Infectious Disease Clinical Trials at CHOC

Infectious_Disease_Research_CHOCClinical trials involving real patients help doctors and researchers learn the effectiveness of a new drug or medical device, and lead to advancements with potential to improve thousands of lives.

At any time, CHOC Children’s staff doctors, nurses and others are involved in about 300 clinical trials in many specialties, says Dr. Antonio Arrieta, director of infectious diseases and the director of infectious disease clinical research at CHOC.

These trials examine the safety and effectiveness of new medications, vaccines and medical devices as CHOC research physicians and their staffs seek to answer medical questions and develop new or improved drugs that can help children worldwide.

“CHOC is one of the best hospitals in the country and in the world when it comes to providing clinical care,” says Dr. Arrieta. “We also are seeking to make CHOC equally a leader in the discovery and development of new medications and medical devices for children.”

Dr. Arrieta and his team in are assessing the impact of a new and improved vaccine that would reduce invasive Pneumococcal disease, which can cause serious illnesses like pneumonia, meningitis and others.

Dr. Arrieta recently presented data from this research to the international community at a conference in Dublin hosted by the European Society for Pediatric Infectious Diseases and attended by more than 3,000 clinicians, researchers, residents and students.

“We want to share this with the international community,” Dr. Arrieta said. “This infection is of greater severity and more common in third-world countries that don’t have this vaccine.”

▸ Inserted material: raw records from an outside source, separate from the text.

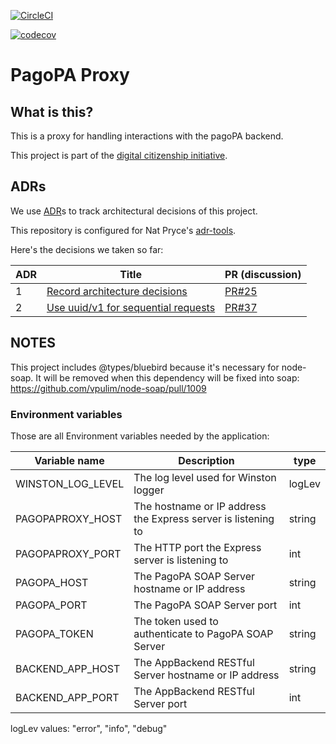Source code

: [![CircleCI](https://circleci.com/gh/teamdigitale/italia-pagopa-proxy.svg?style=svg)](https://circleci.com/gh/teamdigitale/italia-pagopa-proxy)

[![codecov](https://codecov.io/gh/teamdigitale/italia-pagopa-proxy/branch/master/graph/badge.svg)](https://codecov.io/gh/teamdigitale/italia-pagopa-proxy)

# PagoPA Proxy

## What is this?

This is a proxy for handling interactions with the pagoPA backend.

This project is part of the [digital citizenship initiative](https://teamdigitale.governo.it/en/projects/digital-citizenship.htm).

## ADRs

We use [ADR](http://thinkrelevance.com/blog/2011/11/15/documenting-architecture-decisions)s to track architectural decisions of this project.

This repository is configured for Nat Pryce's [adr-tools](https://github.com/npryce/adr-tools).

Here's the decisions we taken so far:

| ADR | Title                         | PR (discussion) |
| --- | ----------------------------- | --------------- |
| 1   | [Record architecture decisions](doc/architecture/decisions/0001-record-architecture-decisions.md) | [PR#25](https://github.com/teamdigitale/italia-pagopa-proxy/pull/25)                |
| 2   | [Use uuid/v1 for sequential requests](doc/adr/0002-use-uuid-v1-for-sequential-requests.md) | [PR#37](https://github.com/teamdigitale/italia-pagopa-proxy/pull/37)                |

## NOTES

This project includes @types/bluebird because it's necessary for node-soap.
It will be removed when this dependency will be fixed into soap:
https://github.com/vpulim/node-soap/pull/1009

### Environment variables

Those are all Environment variables needed by the application:

| Variable name                          | Description                                                                       | type   |
|----------------------------------------|-----------------------------------------------------------------------------------|--------|
| WINSTON_LOG_LEVEL                      | The log level used for Winston logger                                             | logLev |
| PAGOPAPROXY_HOST                       | The hostname or IP address the Express server is listening to                     | string |
| PAGOPAPROXY_PORT                       | The HTTP port the Express server is listening to                                  | int    |
| PAGOPA_HOST                            | The PagoPA SOAP Server hostname or IP address                                     | string |
| PAGOPA_PORT                            | The PagoPA SOAP Server port                                                       | int    |
| PAGOPA_TOKEN                           | The token used to authenticate to PagoPA SOAP Server                              | string |
| BACKEND_APP_HOST                       | The AppBackend RESTful Server hostname or IP address                              | string |
| BACKEND_APP_PORT                       | The AppBackend RESTful Server port                                                | int    |

logLev values: "error", "info", "debug"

Orange County has seen a decline in cases of children with invasive Pneumococcal disease since the first vaccine was released in 2010. It is given to babies at the ages of 2, 4, 6 and 18 months.

Another area of research Dr. Arrieta’s team is working on involves an effort to treat a severe form of fungal infection in infants called candida, which can be fatal for premature babies.

“The current standard of care of is quite toxic so we are involved in an international trial involving a new agent that we think is going to improve the overall outcome of these babies,” he says.